| name | pipeline-script |
| description | Create, refine, and validate GuanceCloud/DataKit pipeline scripts from raw message samples. Use when Codex needs to author pipeline .p scripts, choose json/load_json versus grok extraction for text or JSON messages, run pipeline-go validation, or debug parsing/runtime/extraction errors. |
Pipeline Script
Workflow
- Treat the sample input as a single
message value unless the user provides more point context. Pipeline's original input _ maps to the message field.
- Inspect the message shape before writing code:
- Valid JSON object/array: prefer
json(_, path, target_key) for a small fixed set of fields.
- JSON that needs repeated access, mutation, or conditionals: use
data = load_json(_), then read data["field"].
- Plain text or log lines: use
grok(_, "..."); add :int, :float, or :bool in grok captures when the type is known.
- Text with an embedded JSON fragment: grok the fragment into a temporary key, then use
json(temp_key, ...) or load_json(temp_key).
- Text containing
key=value segments: grok the surrounding structure, then use kv_split() on the segment so key order can vary.
- If function syntax is uncertain, query embedded docs before guessing:
./bin/pipeline-check --search-functions json --function-lang all
./bin/pipeline-check --function-doc grok
- Write the script with stable field names. Keep high-cardinality values as fields unless the user asks for tags. Use
default_time(time) after extracting a timestamp intended to become point time.
- For non-trivial grok, split long regex fragments into several short
add_pattern() definitions and validate from a .p file with --script. Keep every quoted pipeline string on one physical line; never wrap inside the quotes. Use inline --cmd only for short scripts or quick experiments.
- Validate with the skill-local checker, always requiring the fields that prove extraction worked:
./bin/pipeline-check --script ./example.p --message 'raw message here' --require-key service
For inline drafts:
./bin/pipeline-check --cmd 'json(_, service)' --message '{"service":"api"}' --require-key service
- If validation returns
ok: false, fix the script and rerun. A grok mismatch can otherwise look like a successful run with missing fields, so use --require-key for every expected output key and --expect key=value for important sample values.
- Report the final
.p script content and the checker execution result. Prefer result.extracted_fields, result.extracted_tags, result.time, and errors; the original input is available as result.extracted_fields.message. Inspect output.fields/output.tags only when the full transformed point is needed. Do not include shell line-continuation backslashes in the script itself. Do not claim the script is validated unless ./bin/pipeline-check exits successfully.
References
Read pipeline-patterns.md when you need function syntax, extraction examples, or the full checker option list.
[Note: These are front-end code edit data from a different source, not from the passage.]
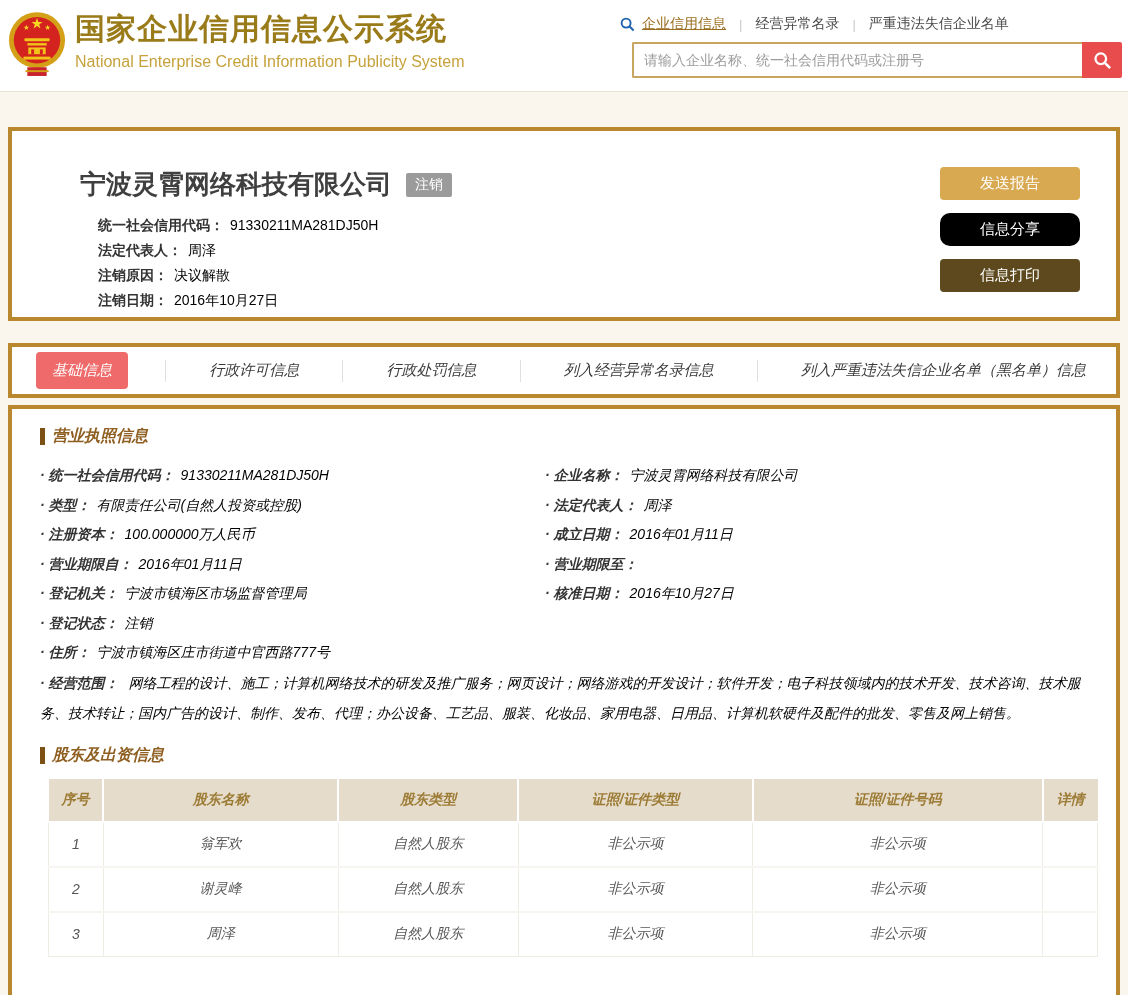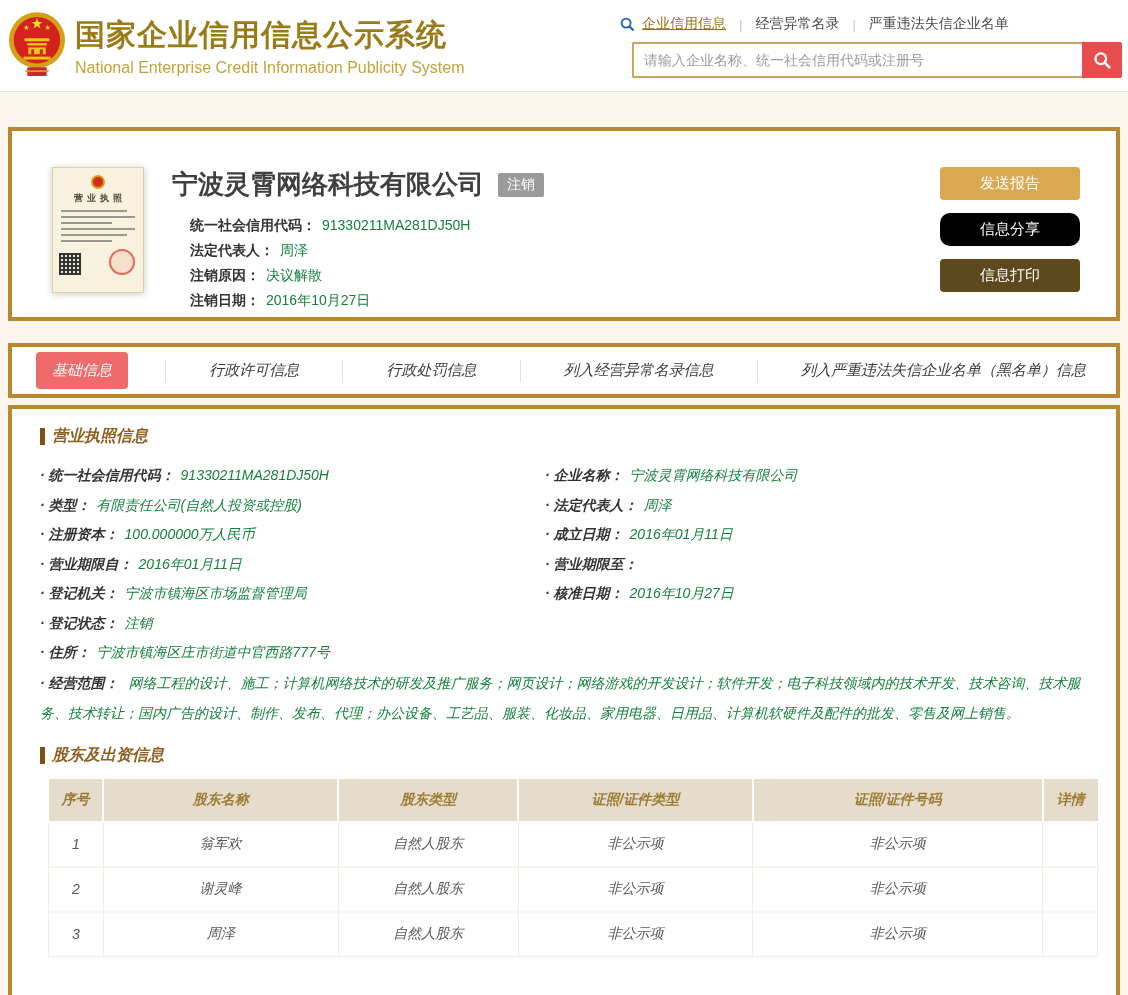--- a/index.html
+++ b/index.html
@@ -13,7 +13,7 @@
     height:92px; background:#fff; border-bottom:1px solid #e7e2d6;
     display:flex; align-items:center; padding:0 6px 0 8px;
   }
-  .logo-area{ display:flex; align-items:center; }
+  .logo-area{ display:flex; align-items:flex-start; }
   .titles{ margin-left:9px; }
   .main-title{ font-size:30px; font-weight:bold; color:#9a7b1a; letter-spacing:1px; }
   .sub-title{ font-size:16px; color:#c6a23c; margin-top:3px; }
Read production-guidelines.md when the user asks for production-ready scripts, robust parsing, multiple samples, or avoiding overfitting.
Read common-log-examples.md when you need validated starter scripts for common JSON app logs, Nginx access logs, SSH/syslog lines, Java application logs, or logfmt messages.
Read troubleshooting.md when parser errors mention unknown escape sequence, grok brackets, copied shell continuations, missing time, or required keys not found.
Read datakit-pipeline-examples.md when /usr/local/datakit/pipeline is available and you need the built-in script inventory, shared patterns, caveats, or routing to narrower DataKit references.
For DataKit built-in examples, prefer the narrowest reference:
- datakit-web-examples.md:
nginx.p, apache.p, tomcat.p.
- datakit-database-examples.md:
mysql.p, mongodb.p, postgresql.p, dameng.p, kingbase.p, sqlserver.p.
- datakit-middleware-examples.md:
redis.p, elasticsearch.p, kafka.p, rabbitmq.p, solr.p, consul.p, jenkins.p, tdengine.p.